1.  What did you use for logistic regression?  "glm"?  If your 
response variable is "number of landslides", I would think that "glm" 
with "family = poisson" might be appropriate.  Have you checked the R 
help for "?glm" and "?family" and the R search site at 
"http://www.r-project.org/" -> search -> "R search site"?  In 
particular, if you don't have "Modern Applied Statistics with S" by 
Venables and Ripley (2002), I suggest you get a copy.  This is the best 
reference I know on R.  If you've digested Venables and Ripley, at least 
on "glm", the next best book I know for your issues may be  McCullagh P. 
and Nelder, J. A. (1989) Generalized Linear Models (London: Chapman and 
Hall).

	  2.  You can use interactions with logistic regression, as you could 
with Poisson regression, "glm(..., family = poisson)".  If your 
explanatory variables are all categorical, then you might have a problem 
with estimating too many parameters:  If you have 5 categories in one 
variable and 7 in another, the main effects will estimate 4=(5-1) and 
6=(7-1) parameters, and the interaction will involve 4*6 = 24 
parameters.  Moreover, if you do NOT have data on at least 24 
sufficiently different combinations out of the 5*7 = 35 possible, you 
won't be able to estimate all the parameters in the interaction.  I 
suggest you try to construct at least ordinal scales, code the 
categories as numbers whereever that might be done plausibly, then look 
for linear terms, parabolics, etc., and linear*linear interactions, 
etc., THEN look for large residuals from the fitted model.

Hope this helps,
Spencer Graves

        
orkun wrote:

            

      
      
      
    

        

      
      
    

  
  


  


      

    

    

      
      

        


  

        

      Andy Bunn
    

    

      
      #
    

  


  

      
With this type of binary spatial data it would be nice to use
autologistic regression.

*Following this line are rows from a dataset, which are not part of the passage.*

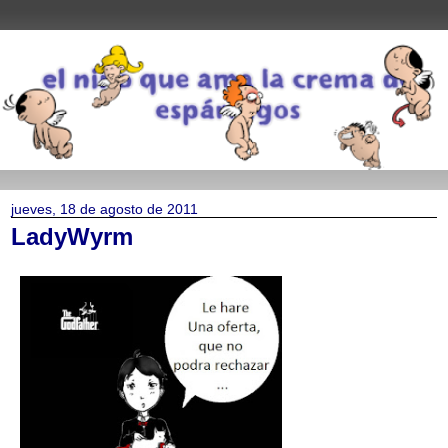
jueves, 18 de agosto de 2011
LadyWyrm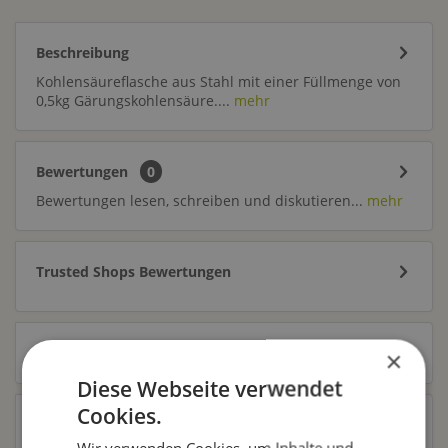
Beschreibung
Kohlensäureflasche aus Stahl mit einer Füllmenge von
0,5kg Gärungskohlensäure....
mehr
Bewertungen
0
Bewertungen lesen, schreiben und diskutieren...
mehr
Trusted Shops Bewertungen
Zubehör
9
×
Diese Webseite verwendet
Cookies.
Ähnliche Artikel
Wir verwenden Cookies, um Inhalte und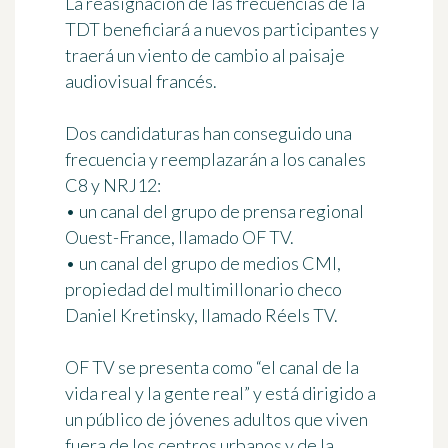
La reasignación de las frecuencias de la
TDT beneficiará a nuevos participantes y
traerá un
viento de cambio al paisaje
audiovisual francés
.
Dos candidaturas han conseguido una
frecuencia y reemplazarán a los canales
C8 y NRJ12:
• un canal del grupo de prensa regional
Ouest-France, llamado
OF TV
.
• un canal del grupo de medios CMI,
propiedad del multimillonario checo
Daniel Kretinsky, llamado
Réels TV
.
OF TV se presenta como
“el canal de la
vida real y la gente real”
y está dirigido a
un público de jóvenes adultos que viven
fuera de los centros urbanos y de la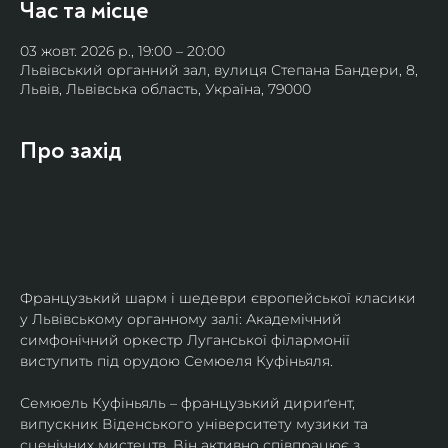
Час та місце
03 жовт. 2026 р., 19:00 – 20:00
Львівський органний зал, вулиця Степана Бандери, 8,
Львів, Львівська область, Україна, 79000
Про захід
Французький шарм і шедеври європейської класики 
у Львівському органному залі: Академічний 
симфонічний оркестр Луганської філармонії 
виступить під орудою Семюеля Куфіньяля.
Семюель Куфіньяль – французький дириґент, 
випускник Віденського університету музики та 
сценічних мистецтв. Він активно співпрацює з 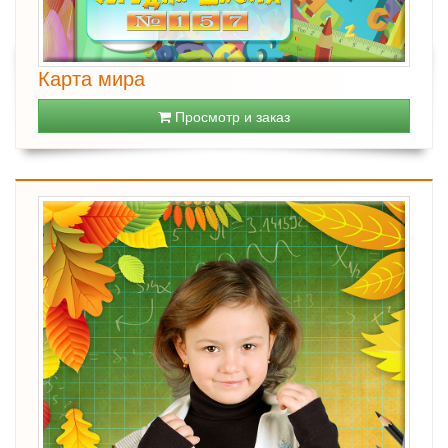
Карта мира
Просмотр и заказ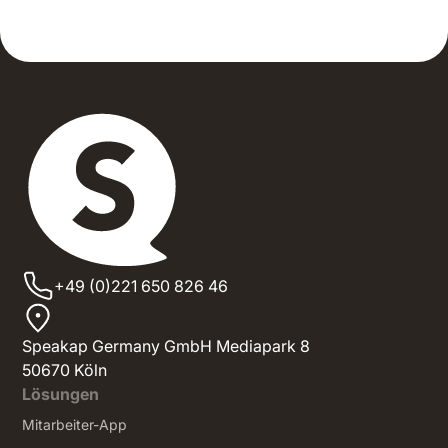
+49 (0)221 650 826 46
Speakap Germany GmbH Mediapark 8
50670 Köln
Lösungen
Mitarbeiter-App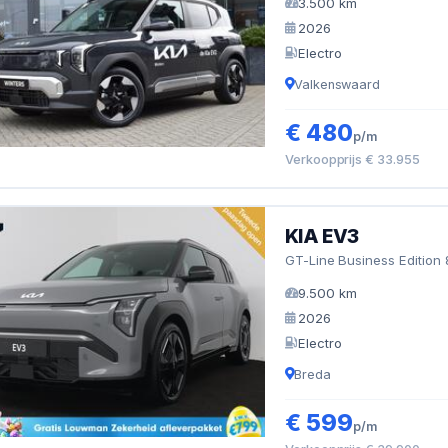
3.500 km
2026
Electro
Valkenswaard
€ 480
p/m
Verkoopprijs € 33.955
KIA EV3
GT-Line Business Edition 
9.500 km
2026
Electro
Breda
€ 599
p/m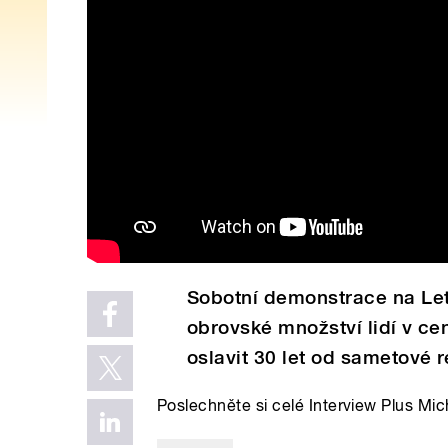
Sobotní demonstrace na Letn
obrovské množství lidí v cen
oslavit 30 let od sametové 
Poslechněte si celé Interview Plus Mi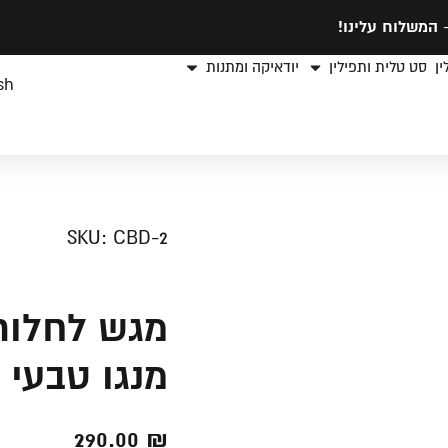
המשלוח עלינו!
ן
סט טלית ותפילין
יודאיקה ומתנות
sh
SKU: CBD-2
מגש לחלות
מנגו טבעי
290.00
₪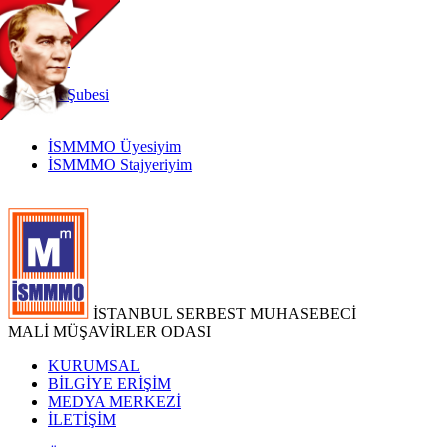
TR
|
EN
İnternet
Şubesi
İSMMMO Üyesiyim
İSMMMO Stajyeriyim
İSTANBUL SERBEST MUHASEBECİ
MALİ MÜŞAVİRLER ODASI
KURUMSAL
BİLGİYE ERİŞİM
MEDYA MERKEZİ
İLETİŞİM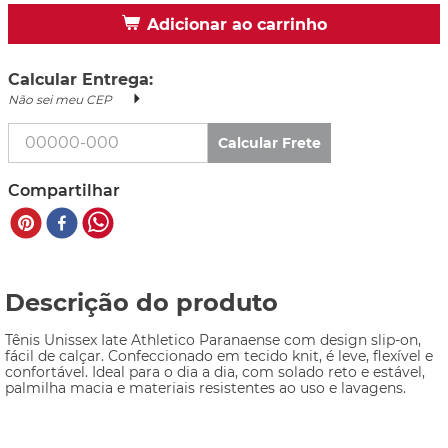
Adicionar ao carrinho
Calcular Entrega:
Não sei meu CEP
Calcular Frete
Compartilhar
Descrição do produto
Tênis Unissex Iate Athletico Paranaense com design slip-on, 
fácil de calçar. Confeccionado em tecido knit, é leve, flexível e 
confortável. Ideal para o dia a dia, com solado reto e estável, 
palmilha macia e materiais resistentes ao uso e lavagens.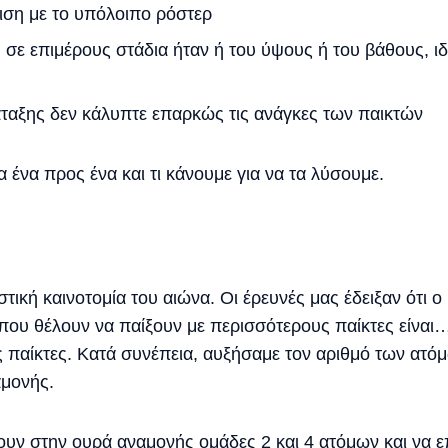
ιση με το υπόλοιπο ρόστερ
 σε επιμέρους στάδια ήταν ή του ύψους ή του βάθους, ιδι
ταξης δεν κάλυπτε επαρκώς τις ανάγκες των παικτών
 ένα προς ένα και τι κάνουμε για να τα λύσουμε.
αστική καινοτομία του αιώνα. Οι έρευνές μας έδειξαν ότι 
 που θέλουν να παίξουν με περισσότερους παίκτες είνα
ς παίκτες. Κατά συνέπεια, αυξήσαμε τον αριθμό των ατ
αμονής.
υν στην ουρά αναμονής ομάδες 2 και 4 ατόμων και να ε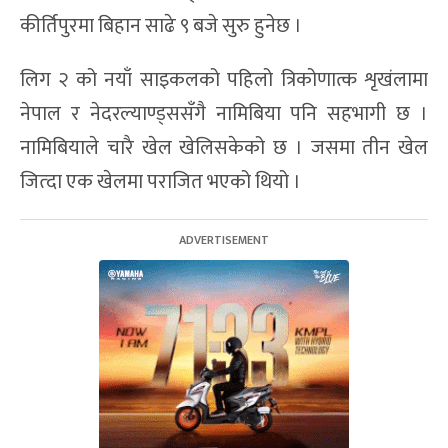
कीर्तिपुरमा बिहान साढे ९ बजे सुरु हुनेछ ।
लिग २ को नयाँ साइकलको पहिलो त्रिकोणात्क शृखंलामा
नेपाल र नेदरल्याण्ड्ससँगै नामिबिया पनि सहभागी छ ।
नामिबियाले चारै खेल खेलिसकेको छ । जसमा तीन खेल
जित्दा एक खेलमा पराजित भएको थियो ।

I recently asked the list if there was a R
autologit function and nobody thought that there was. However, Jennifer
Hoeting has an S+ (and C++) version at her website:

http://www.stat.colostate.edu/~jah/software/


Mantel's test has also been used successfully on binary spatially
autocorrelated data:

Schick, R.S., Urban, D.L., 2000, Spatial Components of Bowhead
Whale(Balaena mysticetus) distribution in the Alaskan Beufort Sea.
Canadian Journal of Fisheries Aquatic Sciences, 57, 2193-2200.

I have a highly confounded binary dataset that has first and second
order spatial effects (live vs. dead trees and a host of environmental
correlates) for which I'm looking for a tidy analytical framework. I
haven't really found the right thing just yet.

Cheers, Andy